The court stated that this difference of treatment is not justified either. According to the BAG, the defendant has not substantially demonstrated in accordance with Sec. 10 AGG that the difference of treatment on grounds of age resulting from the enhanced vacation entitlement is justified by a legitimate aim.
According to the BAG, the defendant’s alleged empirical principle that an increased need for vacation and a longer regeneration period can generally, i. e. across all employment groups, be assumed as a result of a decrease in the physical capacity of employees over the age of 50, does not exist in this generality. The defendant has not substantiated the specific circumstances for the assumption that all employees bound by collective agreements who have reached the age of 50, have an increased need to recover compared to other employees, regardless of the activities performed. In this respect, the blanket references of the defendant were insufficient.

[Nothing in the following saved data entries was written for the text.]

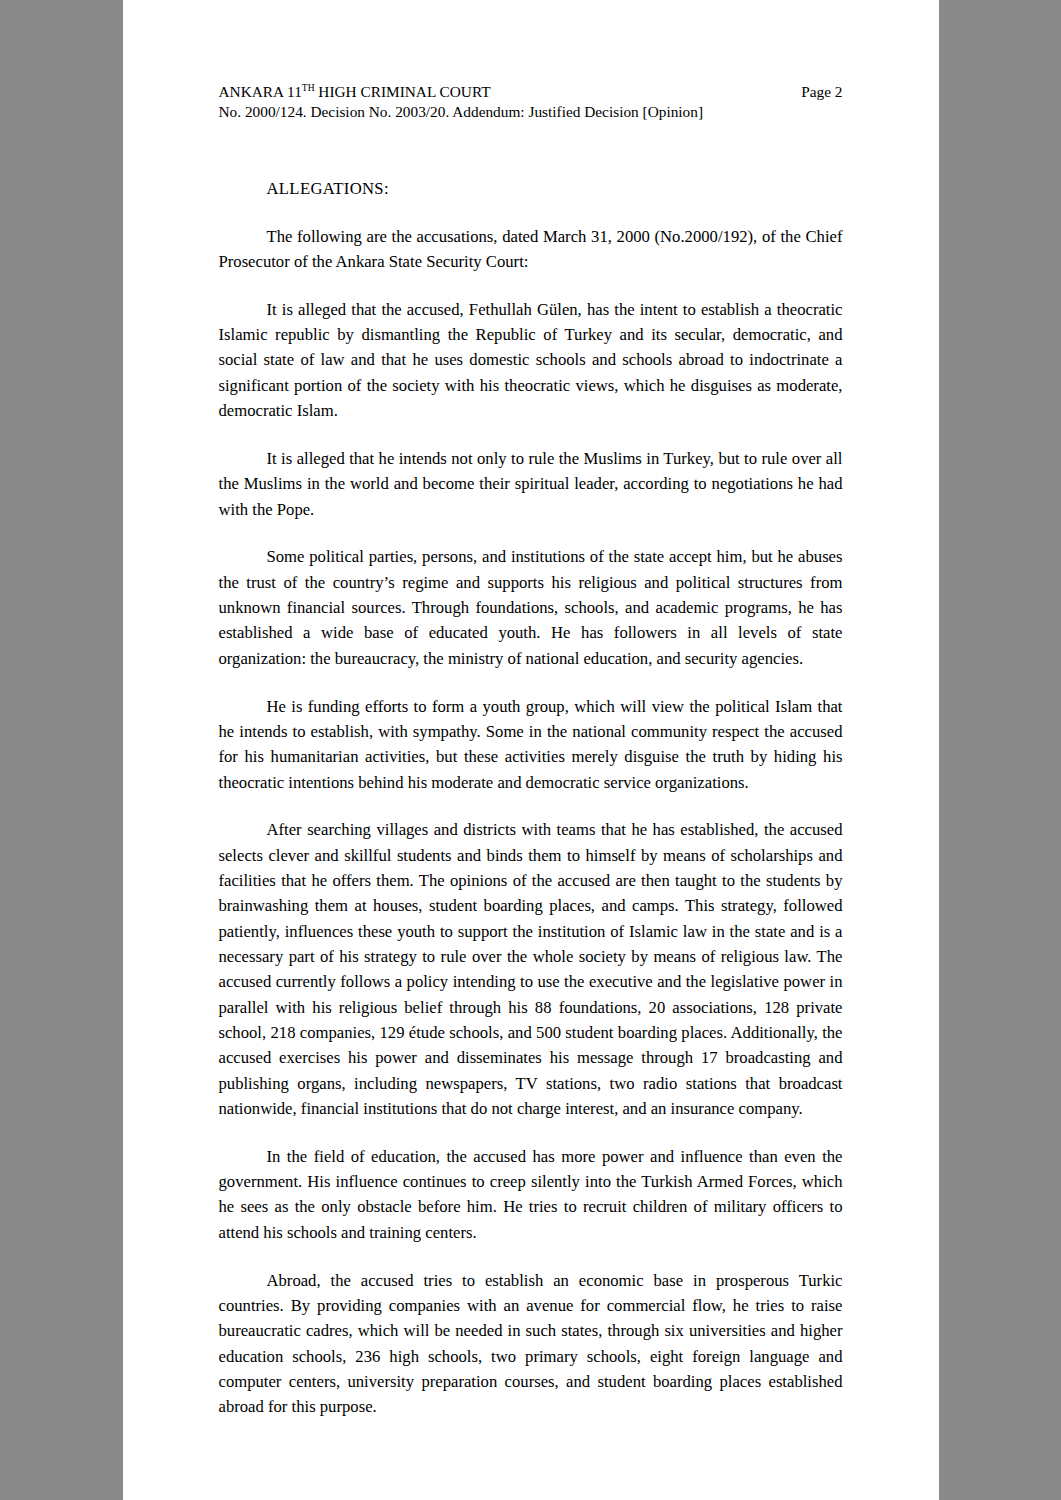ANKARA 11TH HIGH CRIMINAL COURT Page 2
No. 2000/124. Decision No. 2003/20. Addendum: Justified Decision [Opinion]
ALLEGATIONS:
The following are the accusations, dated March 31, 2000 (No.2000/192), of the Chief Prosecutor of the Ankara State Security Court:
It is alleged that the accused, Fethullah Gülen, has the intent to establish a theocratic Islamic republic by dismantling the Republic of Turkey and its secular, democratic, and social state of law and that he uses domestic schools and schools abroad to indoctrinate a significant portion of the society with his theocratic views, which he disguises as moderate, democratic Islam.
It is alleged that he intends not only to rule the Muslims in Turkey, but to rule over all the Muslims in the world and become their spiritual leader, according to negotiations he had with the Pope.
Some political parties, persons, and institutions of the state accept him, but he abuses the trust of the country’s regime and supports his religious and political structures from unknown financial sources. Through foundations, schools, and academic programs, he has established a wide base of educated youth. He has followers in all levels of state organization: the bureaucracy, the ministry of national education, and security agencies.
He is funding efforts to form a youth group, which will view the political Islam that he intends to establish, with sympathy. Some in the national community respect the accused for his humanitarian activities, but these activities merely disguise the truth by hiding his theocratic intentions behind his moderate and democratic service organizations.
After searching villages and districts with teams that he has established, the accused selects clever and skillful students and binds them to himself by means of scholarships and facilities that he offers them. The opinions of the accused are then taught to the students by brainwashing them at houses, student boarding places, and camps. This strategy, followed patiently, influences these youth to support the institution of Islamic law in the state and is a necessary part of his strategy to rule over the whole society by means of religious law. The accused currently follows a policy intending to use the executive and the legislative power in parallel with his religious belief through his 88 foundations, 20 associations, 128 private school, 218 companies, 129 étude schools, and 500 student boarding places. Additionally, the accused exercises his power and disseminates his message through 17 broadcasting and publishing organs, including newspapers, TV stations, two radio stations that broadcast nationwide, financial institutions that do not charge interest, and an insurance company.
In the field of education, the accused has more power and influence than even the government. His influence continues to creep silently into the Turkish Armed Forces, which he sees as the only obstacle before him. He tries to recruit children of military officers to attend his schools and training centers.
Abroad, the accused tries to establish an economic base in prosperous Turkic countries. By providing companies with an avenue for commercial flow, he tries to raise bureaucratic cadres, which will be needed in such states, through six universities and higher education schools, 236 high schools, two primary schools, eight foreign language and computer centers, university preparation courses, and student boarding places established abroad for this purpose.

Therefore, the contested provisions are to be applied to the plaintiff - by way of an "upward adjustment" - as if he had already reached the age of 50 upon entry into force of MTV UKGM, resulting in a higher vacation entitlement.
The BAG consistently upholds its previous case law on enhanced vacation entitlement on grounds of age (BAG Apr. 12, 2016 - 9 AZR 659/14) and therefore also provides for an increased degree of legal certainty in practice. It is to be noted that a submission regarding a permissible difference of treatment on grounds of age pursuant to Sec. 10 AGG must be sufficiently substantiated.